Cuba is a fascinating country. If you venture out of the all-inclusive resorts, you’ll discover a nation all in contrast: mountains and swamps, people riding bicycles and riding horses, sugar cane fields and solar panel fields. It’s a country with a particular history too, unlike any other place I’ve been to.
And if history (and agriculture) interests you, I recommend a stop at the Museo de la Agroindustria Azucarera near Remedios, in the province of Villa Clara. This museum, dedicated to the agricultural industry of Cuba, is located in a former sugar mill.
The history of this museum is interesting. Cuba has long been the largest sugar producer in the world (at the beginning of the 20th century, the country exported more than 5 million tons per year). In Villa Clara province alone, there was over 40 sugar mills. The Reforma mill (now home to the museum) was one of the largest in the area and shipped its sugar by train to the port city of Caibarién.
Although the embargo of the United States after the Cuban Revolution complicated things for the sugar industry, it was the fall of the Soviet empire in the early 1990s that gave a deadly blow to the Cuban economy. Cuba lost its main export market. And with the US embargo, it was difficult to get parts to repair the old mills’ machinery. Several of them had to close, including the Reforma mill (it was decommissioned in 1998).
The machinery of the sugar mill is now very quiet. It is now used to illustrate the process of refining sugar to tourists.
The Museo de la Agroindustria Azucarera also includes an exhibition on the history of the sugar industry in Cuba, from the time of slavery to today. There is also a café, where you can enjoy sugar cane juice, Cuban coffee or rum, or learn more about cigar making.
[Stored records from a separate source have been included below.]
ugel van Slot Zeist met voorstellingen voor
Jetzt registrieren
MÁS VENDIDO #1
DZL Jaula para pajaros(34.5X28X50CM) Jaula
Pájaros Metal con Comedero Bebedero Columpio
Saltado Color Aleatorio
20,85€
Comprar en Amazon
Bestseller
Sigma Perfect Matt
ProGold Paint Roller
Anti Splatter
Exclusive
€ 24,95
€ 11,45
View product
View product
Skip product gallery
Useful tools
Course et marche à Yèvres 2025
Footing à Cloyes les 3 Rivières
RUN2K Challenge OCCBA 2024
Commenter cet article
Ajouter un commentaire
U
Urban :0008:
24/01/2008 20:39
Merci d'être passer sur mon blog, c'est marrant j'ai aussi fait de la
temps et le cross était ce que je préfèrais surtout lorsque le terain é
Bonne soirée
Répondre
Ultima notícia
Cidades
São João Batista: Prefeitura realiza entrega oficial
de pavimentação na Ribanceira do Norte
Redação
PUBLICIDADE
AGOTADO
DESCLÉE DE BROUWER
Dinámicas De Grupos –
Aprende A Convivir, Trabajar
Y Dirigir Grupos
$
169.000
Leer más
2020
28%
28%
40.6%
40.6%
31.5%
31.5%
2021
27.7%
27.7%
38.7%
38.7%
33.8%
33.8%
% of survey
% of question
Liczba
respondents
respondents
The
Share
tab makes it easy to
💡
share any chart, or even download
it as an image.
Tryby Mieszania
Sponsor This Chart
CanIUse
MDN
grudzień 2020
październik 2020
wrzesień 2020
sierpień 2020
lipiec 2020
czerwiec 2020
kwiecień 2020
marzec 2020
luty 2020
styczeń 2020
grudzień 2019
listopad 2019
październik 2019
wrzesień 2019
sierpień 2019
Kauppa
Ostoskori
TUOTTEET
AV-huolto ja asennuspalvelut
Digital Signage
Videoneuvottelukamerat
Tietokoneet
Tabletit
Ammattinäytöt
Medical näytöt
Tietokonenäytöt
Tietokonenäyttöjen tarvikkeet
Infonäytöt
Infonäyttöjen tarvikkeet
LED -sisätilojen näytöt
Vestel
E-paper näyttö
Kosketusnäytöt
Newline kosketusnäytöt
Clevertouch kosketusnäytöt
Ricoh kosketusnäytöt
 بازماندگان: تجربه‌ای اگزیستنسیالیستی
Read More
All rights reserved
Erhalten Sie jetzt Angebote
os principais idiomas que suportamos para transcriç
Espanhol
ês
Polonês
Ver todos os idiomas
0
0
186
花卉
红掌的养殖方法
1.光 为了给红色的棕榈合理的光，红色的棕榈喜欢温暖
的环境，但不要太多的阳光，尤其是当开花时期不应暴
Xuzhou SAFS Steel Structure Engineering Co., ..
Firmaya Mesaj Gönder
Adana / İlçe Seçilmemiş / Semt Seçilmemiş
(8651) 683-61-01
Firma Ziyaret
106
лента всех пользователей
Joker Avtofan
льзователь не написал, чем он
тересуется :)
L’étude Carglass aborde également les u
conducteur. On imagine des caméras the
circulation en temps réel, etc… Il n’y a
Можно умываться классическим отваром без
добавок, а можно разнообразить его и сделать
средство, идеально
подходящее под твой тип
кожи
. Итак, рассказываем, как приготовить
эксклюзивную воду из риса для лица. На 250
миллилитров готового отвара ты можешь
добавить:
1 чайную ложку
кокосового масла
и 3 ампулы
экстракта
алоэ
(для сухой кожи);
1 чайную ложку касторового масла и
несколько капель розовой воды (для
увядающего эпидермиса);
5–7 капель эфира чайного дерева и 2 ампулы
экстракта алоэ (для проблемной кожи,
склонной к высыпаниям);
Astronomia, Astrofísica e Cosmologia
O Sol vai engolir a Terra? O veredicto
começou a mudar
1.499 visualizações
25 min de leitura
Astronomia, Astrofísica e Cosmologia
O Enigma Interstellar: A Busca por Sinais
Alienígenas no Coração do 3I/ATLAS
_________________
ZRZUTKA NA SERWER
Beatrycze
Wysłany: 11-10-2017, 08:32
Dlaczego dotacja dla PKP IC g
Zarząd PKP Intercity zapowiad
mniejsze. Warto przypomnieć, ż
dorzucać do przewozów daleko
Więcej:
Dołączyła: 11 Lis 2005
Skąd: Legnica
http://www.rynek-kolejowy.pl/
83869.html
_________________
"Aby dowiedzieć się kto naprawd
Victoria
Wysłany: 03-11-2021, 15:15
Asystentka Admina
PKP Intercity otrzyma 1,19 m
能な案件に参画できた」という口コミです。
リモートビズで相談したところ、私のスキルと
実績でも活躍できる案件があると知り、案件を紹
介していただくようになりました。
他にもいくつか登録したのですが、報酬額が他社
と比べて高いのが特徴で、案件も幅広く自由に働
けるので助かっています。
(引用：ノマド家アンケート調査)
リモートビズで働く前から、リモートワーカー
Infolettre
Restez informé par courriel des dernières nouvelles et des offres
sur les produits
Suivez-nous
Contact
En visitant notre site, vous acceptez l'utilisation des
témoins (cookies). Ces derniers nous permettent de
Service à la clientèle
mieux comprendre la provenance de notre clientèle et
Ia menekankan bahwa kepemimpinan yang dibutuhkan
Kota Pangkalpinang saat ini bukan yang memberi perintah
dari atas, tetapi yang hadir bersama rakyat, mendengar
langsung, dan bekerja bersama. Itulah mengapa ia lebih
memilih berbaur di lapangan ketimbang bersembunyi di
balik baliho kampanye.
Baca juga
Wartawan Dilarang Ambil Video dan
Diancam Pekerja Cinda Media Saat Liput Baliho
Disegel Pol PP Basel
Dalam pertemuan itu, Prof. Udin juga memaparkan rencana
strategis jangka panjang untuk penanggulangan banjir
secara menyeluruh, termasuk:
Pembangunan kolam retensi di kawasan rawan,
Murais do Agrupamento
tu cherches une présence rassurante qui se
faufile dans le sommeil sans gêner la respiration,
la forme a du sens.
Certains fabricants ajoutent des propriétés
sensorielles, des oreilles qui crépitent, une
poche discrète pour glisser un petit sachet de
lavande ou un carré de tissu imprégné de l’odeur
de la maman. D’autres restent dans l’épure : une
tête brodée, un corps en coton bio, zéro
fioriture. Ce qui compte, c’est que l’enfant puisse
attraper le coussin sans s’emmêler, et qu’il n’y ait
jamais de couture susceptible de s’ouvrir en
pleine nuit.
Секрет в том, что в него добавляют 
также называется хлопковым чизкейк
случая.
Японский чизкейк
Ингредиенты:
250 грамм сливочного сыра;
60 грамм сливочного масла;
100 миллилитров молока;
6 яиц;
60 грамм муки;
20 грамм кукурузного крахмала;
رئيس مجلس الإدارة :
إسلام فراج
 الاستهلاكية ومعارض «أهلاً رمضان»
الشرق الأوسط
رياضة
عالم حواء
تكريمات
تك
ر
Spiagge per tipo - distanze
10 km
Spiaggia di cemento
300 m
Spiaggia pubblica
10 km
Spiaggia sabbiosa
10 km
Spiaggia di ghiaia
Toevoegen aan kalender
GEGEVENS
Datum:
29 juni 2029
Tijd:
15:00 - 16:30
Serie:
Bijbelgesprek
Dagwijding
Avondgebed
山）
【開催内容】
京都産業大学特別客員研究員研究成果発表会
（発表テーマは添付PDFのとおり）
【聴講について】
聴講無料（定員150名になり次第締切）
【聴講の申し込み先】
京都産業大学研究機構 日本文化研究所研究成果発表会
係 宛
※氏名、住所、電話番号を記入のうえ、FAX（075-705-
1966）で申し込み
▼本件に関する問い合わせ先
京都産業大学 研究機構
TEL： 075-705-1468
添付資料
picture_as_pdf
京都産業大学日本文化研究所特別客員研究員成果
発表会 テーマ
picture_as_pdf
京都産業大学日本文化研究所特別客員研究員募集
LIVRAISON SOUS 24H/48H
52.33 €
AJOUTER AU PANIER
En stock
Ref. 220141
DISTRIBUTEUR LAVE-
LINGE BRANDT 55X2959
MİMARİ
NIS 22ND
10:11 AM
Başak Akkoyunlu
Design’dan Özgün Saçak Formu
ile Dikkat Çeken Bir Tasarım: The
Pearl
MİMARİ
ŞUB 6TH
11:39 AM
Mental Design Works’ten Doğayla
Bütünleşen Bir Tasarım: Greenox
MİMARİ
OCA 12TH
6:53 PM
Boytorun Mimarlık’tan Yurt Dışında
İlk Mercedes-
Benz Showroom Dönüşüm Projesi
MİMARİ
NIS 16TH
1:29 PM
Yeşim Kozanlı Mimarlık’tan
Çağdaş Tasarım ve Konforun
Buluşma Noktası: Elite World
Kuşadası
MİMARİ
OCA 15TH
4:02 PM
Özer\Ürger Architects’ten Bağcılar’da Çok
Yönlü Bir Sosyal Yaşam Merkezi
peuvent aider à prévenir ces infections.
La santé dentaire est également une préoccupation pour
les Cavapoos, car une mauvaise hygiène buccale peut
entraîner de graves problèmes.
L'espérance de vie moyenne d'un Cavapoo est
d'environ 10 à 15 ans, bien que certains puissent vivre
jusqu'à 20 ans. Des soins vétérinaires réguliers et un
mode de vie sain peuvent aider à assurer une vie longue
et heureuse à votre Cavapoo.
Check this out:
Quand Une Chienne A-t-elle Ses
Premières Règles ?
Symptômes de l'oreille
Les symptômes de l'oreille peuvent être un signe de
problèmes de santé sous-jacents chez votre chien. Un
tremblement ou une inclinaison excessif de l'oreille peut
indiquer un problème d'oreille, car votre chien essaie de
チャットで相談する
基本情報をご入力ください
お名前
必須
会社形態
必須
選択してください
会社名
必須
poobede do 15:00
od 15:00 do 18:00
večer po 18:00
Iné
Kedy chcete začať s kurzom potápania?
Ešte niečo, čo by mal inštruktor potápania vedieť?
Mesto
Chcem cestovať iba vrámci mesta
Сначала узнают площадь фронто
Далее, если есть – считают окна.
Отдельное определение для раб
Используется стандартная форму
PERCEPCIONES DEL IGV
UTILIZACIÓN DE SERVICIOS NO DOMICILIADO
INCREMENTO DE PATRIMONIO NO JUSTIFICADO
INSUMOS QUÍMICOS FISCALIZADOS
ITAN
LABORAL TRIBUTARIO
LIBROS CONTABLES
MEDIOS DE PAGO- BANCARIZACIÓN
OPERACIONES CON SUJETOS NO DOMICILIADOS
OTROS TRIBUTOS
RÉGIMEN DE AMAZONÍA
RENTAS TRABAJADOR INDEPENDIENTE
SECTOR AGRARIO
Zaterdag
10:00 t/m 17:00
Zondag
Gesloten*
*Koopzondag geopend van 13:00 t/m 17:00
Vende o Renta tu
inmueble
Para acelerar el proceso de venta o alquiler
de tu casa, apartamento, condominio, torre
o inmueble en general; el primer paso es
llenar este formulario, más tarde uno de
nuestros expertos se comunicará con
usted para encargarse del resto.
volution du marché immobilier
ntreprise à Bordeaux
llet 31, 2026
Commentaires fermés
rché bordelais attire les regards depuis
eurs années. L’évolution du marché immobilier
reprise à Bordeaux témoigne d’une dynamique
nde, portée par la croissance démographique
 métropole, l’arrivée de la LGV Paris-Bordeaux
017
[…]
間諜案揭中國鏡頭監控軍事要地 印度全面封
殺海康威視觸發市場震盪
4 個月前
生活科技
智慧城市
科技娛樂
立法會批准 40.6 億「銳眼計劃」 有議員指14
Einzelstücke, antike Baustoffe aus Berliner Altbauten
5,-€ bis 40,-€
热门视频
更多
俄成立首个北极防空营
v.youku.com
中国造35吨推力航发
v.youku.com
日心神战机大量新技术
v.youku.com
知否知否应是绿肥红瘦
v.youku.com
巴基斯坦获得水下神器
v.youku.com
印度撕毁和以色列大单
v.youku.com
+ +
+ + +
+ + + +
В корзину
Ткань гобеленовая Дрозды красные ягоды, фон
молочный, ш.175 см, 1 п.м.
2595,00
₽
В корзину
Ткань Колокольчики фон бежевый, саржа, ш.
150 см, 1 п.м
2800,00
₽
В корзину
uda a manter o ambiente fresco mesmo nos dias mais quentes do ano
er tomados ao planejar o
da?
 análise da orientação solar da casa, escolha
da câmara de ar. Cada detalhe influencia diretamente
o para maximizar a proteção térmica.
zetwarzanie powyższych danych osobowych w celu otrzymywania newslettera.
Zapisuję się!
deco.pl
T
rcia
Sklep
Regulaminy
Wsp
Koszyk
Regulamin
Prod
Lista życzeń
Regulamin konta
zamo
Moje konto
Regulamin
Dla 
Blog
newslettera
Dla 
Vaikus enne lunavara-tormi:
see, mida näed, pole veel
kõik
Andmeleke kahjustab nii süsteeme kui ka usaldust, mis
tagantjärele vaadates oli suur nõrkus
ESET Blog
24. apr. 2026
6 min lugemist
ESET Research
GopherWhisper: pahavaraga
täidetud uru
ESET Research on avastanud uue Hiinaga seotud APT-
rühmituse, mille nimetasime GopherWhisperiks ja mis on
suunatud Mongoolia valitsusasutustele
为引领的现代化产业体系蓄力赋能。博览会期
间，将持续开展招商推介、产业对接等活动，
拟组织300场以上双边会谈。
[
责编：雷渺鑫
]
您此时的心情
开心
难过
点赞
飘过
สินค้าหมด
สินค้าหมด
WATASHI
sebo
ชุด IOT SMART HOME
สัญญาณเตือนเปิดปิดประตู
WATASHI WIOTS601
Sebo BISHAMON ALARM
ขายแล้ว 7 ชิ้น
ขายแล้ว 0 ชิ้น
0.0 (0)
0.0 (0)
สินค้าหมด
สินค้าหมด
The museum is especially known for its collection of steam locomotives (those that previously shipped sugar to Caibarién). One of them still makes the daily return trip between the mill and the city of Remedios not far away. Unfortunately for us, when we were there, the locomotive had some mechanical problems and we couldn’t make the ride.
To console us, we were able to visit the gigantic on-site warehouse that is used to store the rum of Muleta company. I admit that it was rather impressive to see these hundreds of barrels that will remain in the dark for a few years. The barrels are eventually sent to a local factory, the rum is bottled and then shipped around the world. The sugar industry in Cuba may have slowed down considerably in recent decades, but it still remains an important part of the country’s economy.
The entrance ticket costs 3CUC (a little more if you want to take a train ride). The museum is located on the road between Remedios and the touristy area of Cayo Santa Maria.